# Instructions for the task:
Give the number of lines below that contain the word "referenced", and nothing else.

# Raw data:

---

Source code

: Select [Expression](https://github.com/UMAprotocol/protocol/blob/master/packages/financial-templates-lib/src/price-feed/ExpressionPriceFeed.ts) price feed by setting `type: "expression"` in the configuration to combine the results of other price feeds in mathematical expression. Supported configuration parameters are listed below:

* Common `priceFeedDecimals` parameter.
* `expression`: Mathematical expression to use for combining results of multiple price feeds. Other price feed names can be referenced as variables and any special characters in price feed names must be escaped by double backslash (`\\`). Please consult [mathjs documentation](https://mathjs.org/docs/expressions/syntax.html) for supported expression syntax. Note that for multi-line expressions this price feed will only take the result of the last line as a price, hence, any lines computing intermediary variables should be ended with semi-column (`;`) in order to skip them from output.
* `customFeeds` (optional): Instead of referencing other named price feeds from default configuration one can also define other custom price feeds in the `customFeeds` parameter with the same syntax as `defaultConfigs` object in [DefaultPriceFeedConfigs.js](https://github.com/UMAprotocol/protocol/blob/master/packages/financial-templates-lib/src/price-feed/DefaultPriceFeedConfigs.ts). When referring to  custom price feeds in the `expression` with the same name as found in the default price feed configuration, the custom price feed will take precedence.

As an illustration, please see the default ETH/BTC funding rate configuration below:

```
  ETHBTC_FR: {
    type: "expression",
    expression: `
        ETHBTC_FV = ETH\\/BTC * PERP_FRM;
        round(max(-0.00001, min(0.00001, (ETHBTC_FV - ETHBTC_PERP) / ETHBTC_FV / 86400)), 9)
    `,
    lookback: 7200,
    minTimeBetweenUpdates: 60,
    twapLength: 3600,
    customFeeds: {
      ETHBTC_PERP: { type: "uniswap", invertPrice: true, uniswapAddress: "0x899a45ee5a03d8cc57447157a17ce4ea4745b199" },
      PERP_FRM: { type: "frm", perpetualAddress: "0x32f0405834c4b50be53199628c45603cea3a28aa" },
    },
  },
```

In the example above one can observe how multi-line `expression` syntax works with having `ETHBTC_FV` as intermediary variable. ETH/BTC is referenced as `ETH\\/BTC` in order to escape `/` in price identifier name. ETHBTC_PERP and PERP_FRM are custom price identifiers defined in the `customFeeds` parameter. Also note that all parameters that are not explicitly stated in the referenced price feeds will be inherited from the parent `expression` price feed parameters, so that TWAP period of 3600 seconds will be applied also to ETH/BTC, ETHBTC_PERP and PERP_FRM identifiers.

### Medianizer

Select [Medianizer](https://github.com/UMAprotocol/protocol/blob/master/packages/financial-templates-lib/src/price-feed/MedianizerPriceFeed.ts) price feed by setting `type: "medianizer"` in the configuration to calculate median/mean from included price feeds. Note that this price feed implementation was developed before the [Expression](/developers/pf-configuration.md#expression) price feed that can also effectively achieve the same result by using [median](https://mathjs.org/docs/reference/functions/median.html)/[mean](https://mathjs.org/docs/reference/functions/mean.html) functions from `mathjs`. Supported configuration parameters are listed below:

---

# Finished exercise:
2